抜粋文 ->
.....

説明

先端開放型既製杭及びそれに使用される掘削ヘッド

【課題】先端開放型既製杭において、地質に関係なく地表面からの貫入性を高め、貫入後の安定性を高める。
【解決手段】先端開放型既製杭1において、杭本体2の先端部の外周面に、杭本体2の材軸に対して傾斜した1本、もしくは複数本のブレード3を突設し、ブレード3の先端部3aを杭本体2の外周面と内周面に跨って杭本体2の先端位置から掘進側へ突出させ、ブレード3をその先端部3aから杭本体2の外周面まで螺旋状に連続させる。

【発明の詳細な説明】
【技術分野】
【0001】
本発明は排土量が少なく、地質に関係なく地表面からの貫入性がよい先端開放型既製杭、及びそれに使用される掘削ヘッドに関するものである。
【背景技術】
【0002】
例えば埋立地や盛土した地盤のような支持力の小さい地盤上に、木造住宅等のような中低層建物等の構造物を構築する場合、構造物の不同沈下を防止する上で、基礎の下に支持層に到達する杭、または地中で地盤との摩擦力により支持力を得る杭を打設、もしくは圧入する、または構築する必要がある。
【0003】
杭として既製杭が使用される場合、杭は振動や騒音等の近隣地域への影響を低減する観点から、回転圧入により地中に挿入されることが多い。また掘進に伴う排土量を抑制する上では、先端開放型の杭の使用が適するが、回転による圧入を助けるために、杭の先端にスパイラル状の羽根や翼が固定されることもある(特許文献1〜5参照)。
【0004】
【特許文献1】特開平11−247183号公報(図1、図6〜図9)
【特許文献2】特開2001−73365号公報(図1、図2、図4、図5)
【特許文献3】特開平11−93163号公報(図2、図3)
【特許文献4】特開2005−42457号公報(図1、図2、図6)
【特許文献5】特開平9−151456号公報(図2、図3)
【発明の開示】
【発明が解決しようとする課題】
【0005】
特許文献1〜4のように杭本体の先端に幅の大きい、具体的には杭径の半分程度の幅を有する翼を突設した杭では、定着後に地盤から高い支持力を得る利点がある。しかしながら、目標進度に到達するまでに受ける抵抗が大きいため、硬質地盤での挿入には適せず、掘進する地盤中に転石が存在する場合には転石に跳ね返される可能性がある。特に翼が受ける抵抗が大きいことで、杭本体を回転させるためのトルクが過大になり、土砂から受ける摩擦抵抗も大きくなるため、杭本体を回転・圧入させるためのモータに高い動力を必要とする。
【0006】
更に特許文献1〜4の場合、翼が杭本体の外周に突出する分、掘進時に切削する土砂の範囲が広くなり、杭径の2倍程度の領域の土砂を乱すことから、杭本体を貫入させるのみでは杭本体の貫入後に周辺地盤から受ける水平抵抗力が小さくなる。このため、杭本体の貫入後に地盤中にモルタルを充填する等、杭本体が受ける水平力に対する安定性を確保するための処理が必要になる。

.....

データ一覧 ->
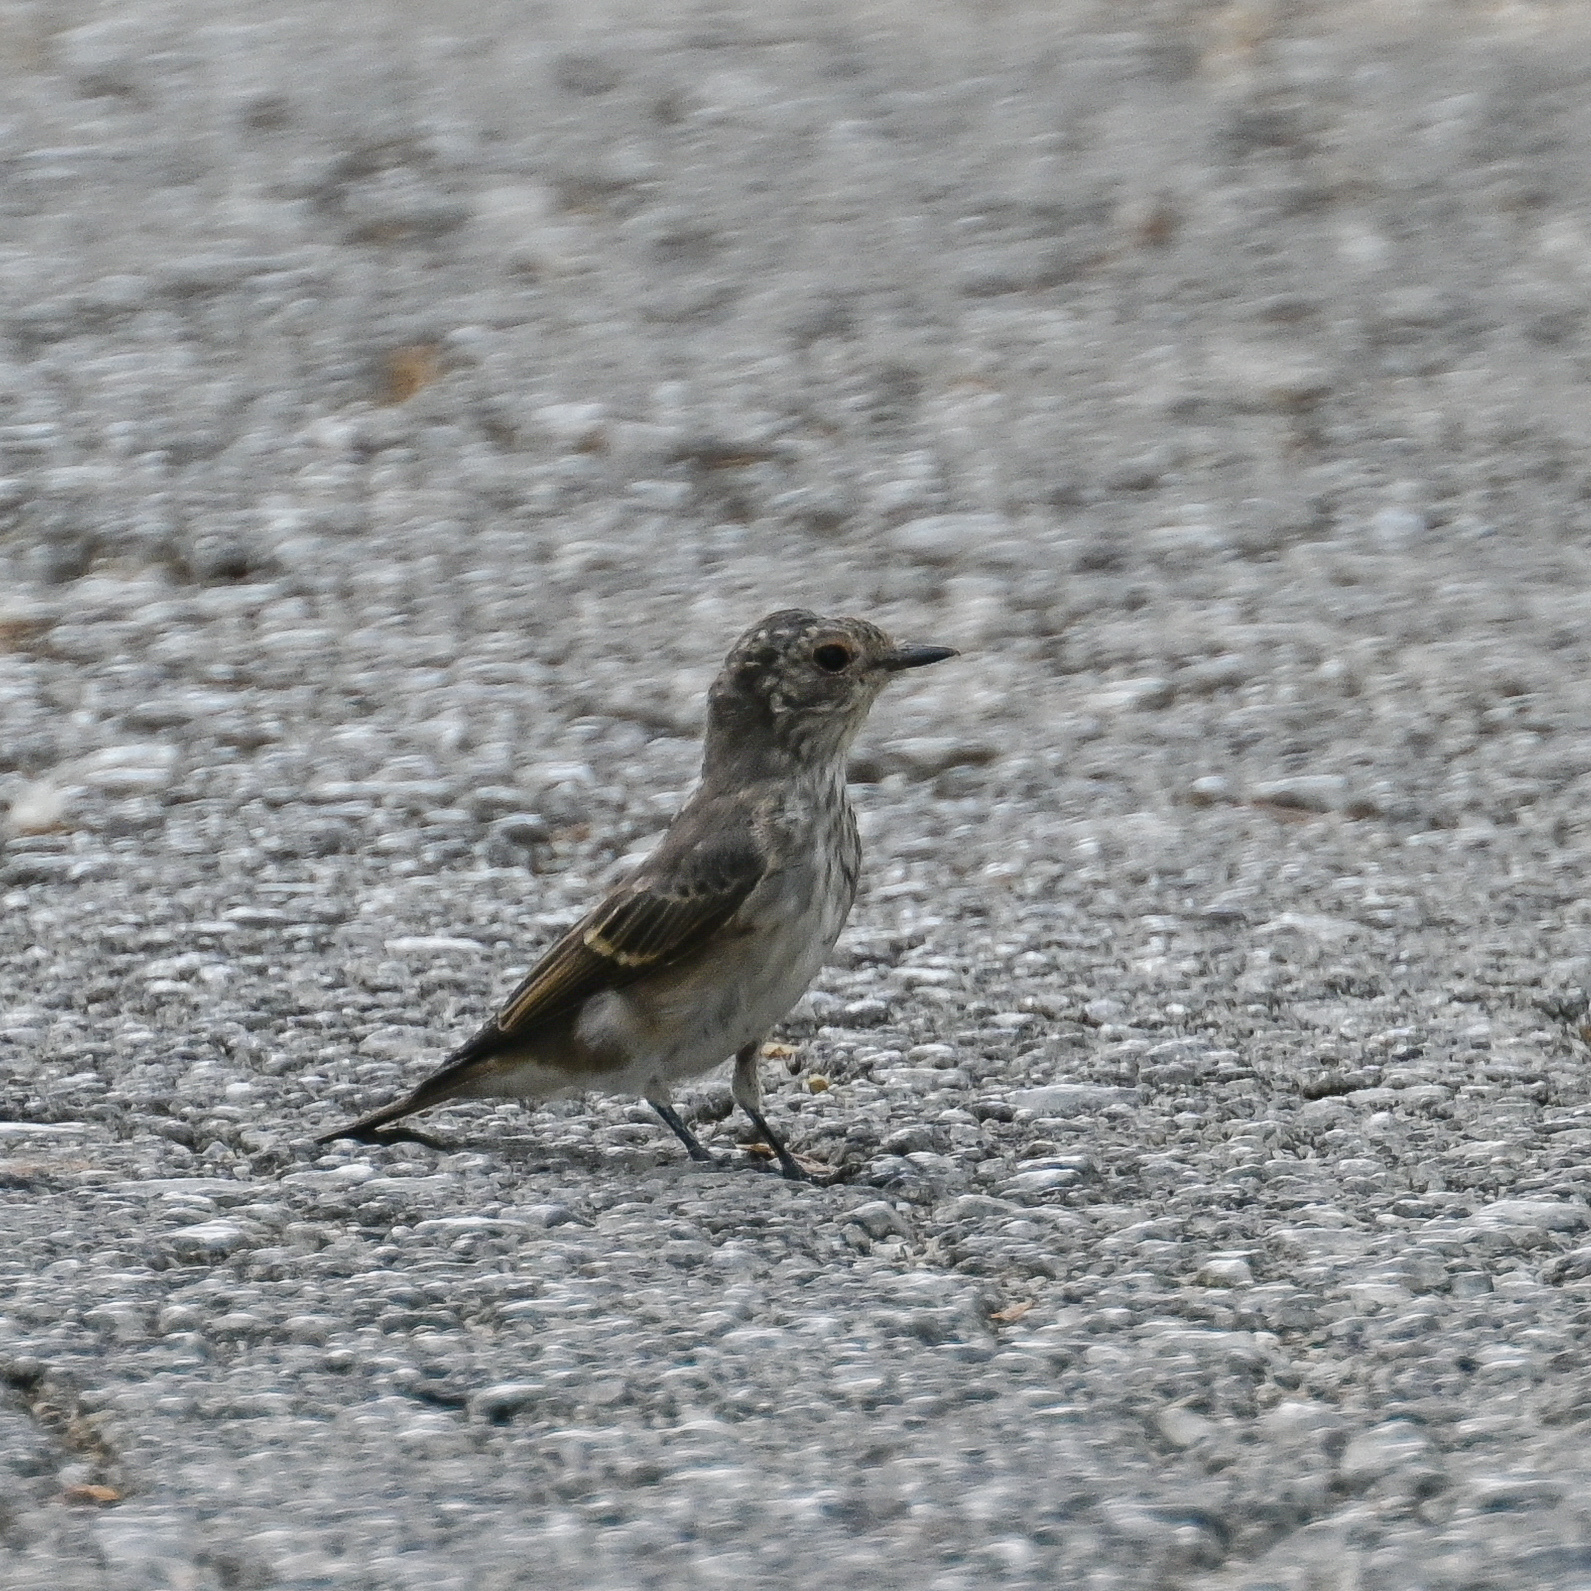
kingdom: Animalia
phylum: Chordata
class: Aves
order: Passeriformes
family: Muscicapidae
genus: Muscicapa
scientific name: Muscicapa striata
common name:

.....

記述問題 1 ->
既製杭に関する文章について、次の問いに答えてください。
(a) 既製杭が回転圧入で地中に挿入されることが多いのは、何を低減する観点からか。
(b) 特許文献1〜4の杭で先端に突設される翼は、具体的にどの程度の幅を有するか。
(c) 特許文献1〜4の場合、掘進時に乱される土砂の領域は杭径の何倍程度か。
記述問題 2 ->
既製杭に関する文章から、「先端開放型既製杭及びそれに使用される掘削ヘッド」から「くは圧入する、または構築する必要がある。」までの部分を、両端の語句も含めて一字一句違えずに抜き出してください。
記述問題 3 ->
既製杭に関する文章の最後の文の後から、その続きを書いてください。
このデータは参照しなくてかまいません。

記述解答 1 ->
(a) 振動や騒音等の近隣地域への影響
(b) 杭径の半分程度の幅
(c) 2倍程度

記述解答 2 ->
先端開放型既製杭及びそれに使用される掘削ヘッド

【課題】先端開放型既製杭において、地質に関係なく地表面からの貫入性を高め、貫入後の安定性を高める。
【解決手段】先端開放型既製杭1において、杭本体2の先端部の外周面に、杭本体2の材軸に対して傾斜した1本、もしくは複数本のブレード3を突設し、ブレード3の先端部3aを杭本体2の外周面と内周面に跨って杭本体2の先端位置から掘進側へ突出させ、ブレード3をその先端部3aから杭本体2の外周面まで螺旋状に連続させる。

【発明の詳細な説明】
【技術分野】
【0001】
本発明は排土量が少なく、地質に関係なく地表面からの貫入性がよい先端開放型既製杭、及びそれに使用される掘削ヘッドに関するものである。
【背景技術】
【0002】
例えば埋立地や盛土した地盤のような支持力の小さい地盤上に、木造住宅等のような中低層建物等の構造物を構築する場合、構造物の不同沈下を防止する上で、基礎の下に支持層に到達する杭、または地中で地盤との摩擦力により支持力を得る杭を打設、もしくは圧入する、または構築する必要がある。

記述解答 3 ->
【0007】
特許文献4では翼を杭本体の内周側へも突出させることにより杭本体の内部への土砂の流入を抑制すると共に、杭本体に生ずる曲げ応力を軽減しようとしている。しかしながら、翼が杭本体の内周側へ突出する結果、土砂の杭本体内部への流入が阻止され易くなるため、翼以下の部分に土砂が詰まり易く、杭本体の圧入が阻害される可能性がある。
【0008】
特許文献4の図6では杭本体の先端に長さの異なる掘削刃を突設することで掘削効率を上げようとしているが、掘削刃は杭本体内部への土砂の流入を助ける働きをしないため、前記した土砂の詰まりを防止することにはならない。
【0009】
特許文献5では杭本体の先端に、切削のための切削爪と杭本体の圧入を助けるための螺旋状のガイド羽根を突設しているが、切削爪とガイド羽根が分離し、不連続であるため、ガイド羽根の先端が地盤から抵抗を受ける可能性がある。特にガイド羽根が切削爪の延長線(螺旋)上より上に位置するため、切削爪が切削した土砂がガイド羽根の下面側に入り込み易く、杭本体の円滑な貫入を阻害する可能性がある。
【0010】
本発明は上記背景より、排土量が少なく、地質に関係なく貫入性のよい先端開放型既製杭及びそれに使用される掘削ヘッドを提案するものである。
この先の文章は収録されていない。